Copy the lines of the entries below word for word, from the line holding "How many segments does this pie chart have?" through the line holding "How many values are below 76?", both included. Omit the pictures.

### [DATASET]
********************

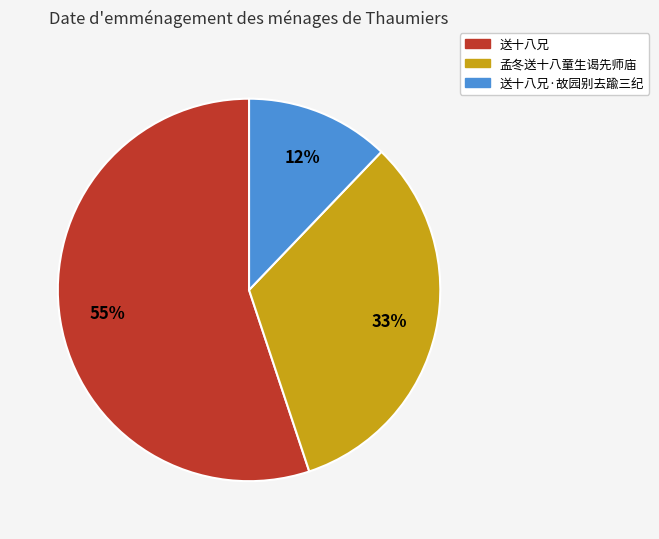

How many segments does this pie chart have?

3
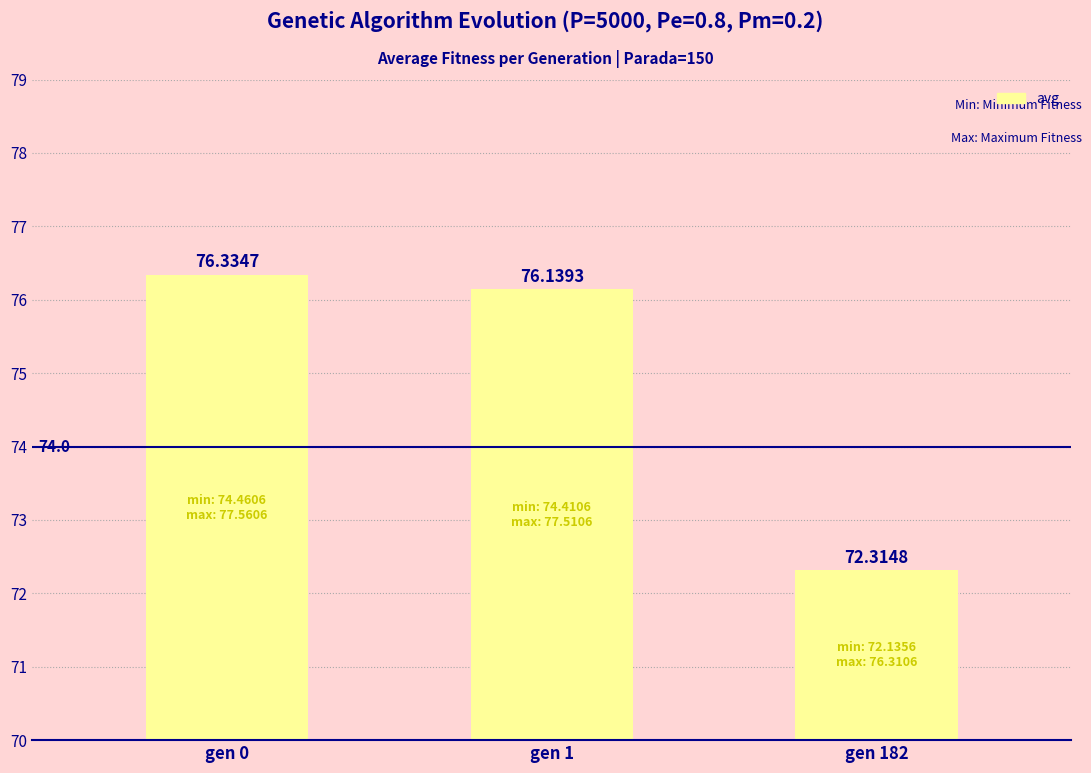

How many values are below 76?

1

********************

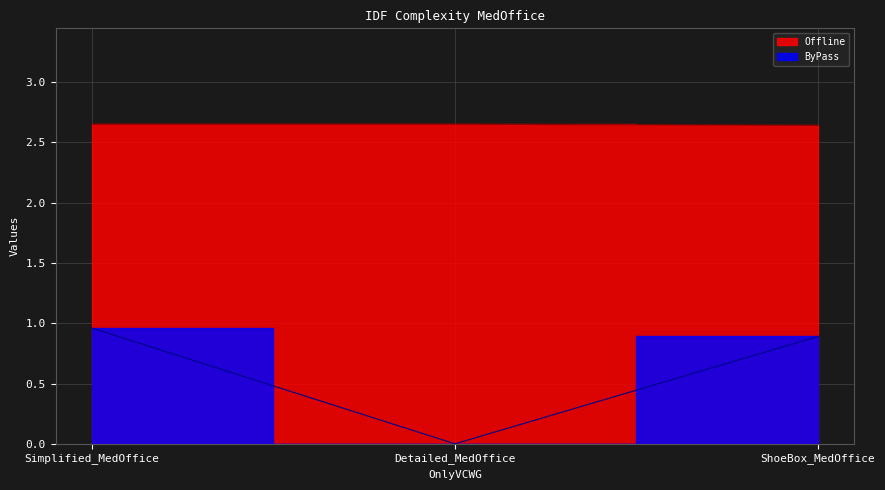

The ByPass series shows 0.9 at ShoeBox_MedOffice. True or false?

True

********************

### [RESULT FOR THIS TASK]
How many segments does this pie chart have?

3

How many values are below 76?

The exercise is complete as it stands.